▶ _Problem statement_:
Answer these questions from the care funding text, one per line:
1. Which area does the seven-year concept actually come from?
2. According to the care funding text, what does deprivation of assets affect instead of making a relative personally liable?
3. What share of care does NHS Continuing Healthcare fund for someone with a "primary health need"?

▶ _Text_:
---+---

The persistent myth is a "7-year rule" — that gifts made more than seven years before needing care are safe. That rule does not exist in social care. The seven-year concept comes from inheritance tax, and importing it here is a costly mistake: there is no fixed time limit on a deprivation-of-assets decision. What matters is intention and whether care needs were reasonably foreseeable at the time.
None of this makes a relative personally liable. It affects how the resident's means test is calculated — it doesn't transfer the debt to the family.
The question behind the question: could CHC mean you owe nothing?
Before worrying about who pays, it's worth asking whether anyone in the family should be paying at all. If the person has a "primary health need", NHS Continuing Healthcare funds 100% of their care and is not means-tested (DHSC). Not the resident's savings, not a top-up, not a guarantee — the NHS pays the lot.

---+---

(Data entries)
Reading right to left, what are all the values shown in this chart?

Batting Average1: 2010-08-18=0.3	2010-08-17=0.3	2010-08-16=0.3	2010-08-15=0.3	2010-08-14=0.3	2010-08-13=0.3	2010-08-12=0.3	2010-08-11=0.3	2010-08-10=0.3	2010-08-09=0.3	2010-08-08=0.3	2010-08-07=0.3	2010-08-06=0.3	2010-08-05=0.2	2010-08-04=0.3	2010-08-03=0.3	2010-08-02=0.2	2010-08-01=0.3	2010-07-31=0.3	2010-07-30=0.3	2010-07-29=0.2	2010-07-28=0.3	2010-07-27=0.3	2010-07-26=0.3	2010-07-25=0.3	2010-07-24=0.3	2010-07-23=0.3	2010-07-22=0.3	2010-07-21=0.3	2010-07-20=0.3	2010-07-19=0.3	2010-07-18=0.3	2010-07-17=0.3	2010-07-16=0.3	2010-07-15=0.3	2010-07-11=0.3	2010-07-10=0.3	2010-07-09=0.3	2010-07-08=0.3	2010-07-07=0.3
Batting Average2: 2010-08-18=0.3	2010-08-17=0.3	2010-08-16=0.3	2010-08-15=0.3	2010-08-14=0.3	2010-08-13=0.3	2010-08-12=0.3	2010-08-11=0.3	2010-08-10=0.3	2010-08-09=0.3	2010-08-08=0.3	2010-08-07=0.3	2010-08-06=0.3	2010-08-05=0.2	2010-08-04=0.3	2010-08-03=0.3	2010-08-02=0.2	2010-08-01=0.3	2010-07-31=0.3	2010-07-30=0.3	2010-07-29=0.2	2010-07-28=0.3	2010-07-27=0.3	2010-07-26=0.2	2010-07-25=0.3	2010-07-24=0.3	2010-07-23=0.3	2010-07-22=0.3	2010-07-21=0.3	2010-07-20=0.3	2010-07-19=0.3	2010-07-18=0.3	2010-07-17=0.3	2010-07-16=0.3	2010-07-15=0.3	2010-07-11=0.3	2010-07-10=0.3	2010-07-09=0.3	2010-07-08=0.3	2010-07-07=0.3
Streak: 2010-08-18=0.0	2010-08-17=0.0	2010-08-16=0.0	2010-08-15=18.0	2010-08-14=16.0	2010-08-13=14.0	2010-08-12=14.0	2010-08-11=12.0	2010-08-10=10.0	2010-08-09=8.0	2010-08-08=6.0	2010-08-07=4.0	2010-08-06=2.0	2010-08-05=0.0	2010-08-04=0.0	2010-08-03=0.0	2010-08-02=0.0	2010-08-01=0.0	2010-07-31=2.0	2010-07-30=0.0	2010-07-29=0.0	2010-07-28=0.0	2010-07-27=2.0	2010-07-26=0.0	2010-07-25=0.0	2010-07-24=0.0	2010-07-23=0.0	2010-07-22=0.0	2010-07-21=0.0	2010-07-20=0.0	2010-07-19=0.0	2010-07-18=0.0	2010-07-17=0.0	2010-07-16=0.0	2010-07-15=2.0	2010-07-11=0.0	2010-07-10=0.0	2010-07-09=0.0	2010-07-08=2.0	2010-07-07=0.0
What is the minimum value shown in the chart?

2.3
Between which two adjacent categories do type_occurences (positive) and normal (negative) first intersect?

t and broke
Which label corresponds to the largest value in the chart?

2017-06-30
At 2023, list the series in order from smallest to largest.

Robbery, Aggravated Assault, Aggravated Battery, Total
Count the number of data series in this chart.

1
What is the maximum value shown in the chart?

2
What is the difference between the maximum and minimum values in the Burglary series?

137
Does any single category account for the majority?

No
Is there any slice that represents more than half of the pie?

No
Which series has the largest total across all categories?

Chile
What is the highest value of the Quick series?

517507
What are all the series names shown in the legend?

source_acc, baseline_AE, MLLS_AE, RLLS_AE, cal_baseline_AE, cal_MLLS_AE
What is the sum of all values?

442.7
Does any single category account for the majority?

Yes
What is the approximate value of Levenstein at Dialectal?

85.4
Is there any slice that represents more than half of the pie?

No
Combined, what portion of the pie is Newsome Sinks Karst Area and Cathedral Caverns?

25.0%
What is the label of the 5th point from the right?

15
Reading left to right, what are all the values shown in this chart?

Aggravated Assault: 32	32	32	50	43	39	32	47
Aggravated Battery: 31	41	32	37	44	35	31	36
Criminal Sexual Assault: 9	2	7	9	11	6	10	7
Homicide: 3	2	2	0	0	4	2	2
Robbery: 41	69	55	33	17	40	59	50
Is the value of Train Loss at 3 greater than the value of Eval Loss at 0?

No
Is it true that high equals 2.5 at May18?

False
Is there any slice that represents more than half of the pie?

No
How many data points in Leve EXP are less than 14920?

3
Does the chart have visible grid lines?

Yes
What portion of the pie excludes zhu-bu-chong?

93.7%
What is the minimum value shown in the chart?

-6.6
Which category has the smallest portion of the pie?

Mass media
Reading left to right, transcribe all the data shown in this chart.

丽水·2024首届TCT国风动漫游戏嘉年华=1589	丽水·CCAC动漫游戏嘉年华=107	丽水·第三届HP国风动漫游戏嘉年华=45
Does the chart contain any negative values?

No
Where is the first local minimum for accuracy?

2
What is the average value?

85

---+---

▶ _Task result_:
1. Inheritance tax.
2. How the resident's means test is calculated.
3. 100%.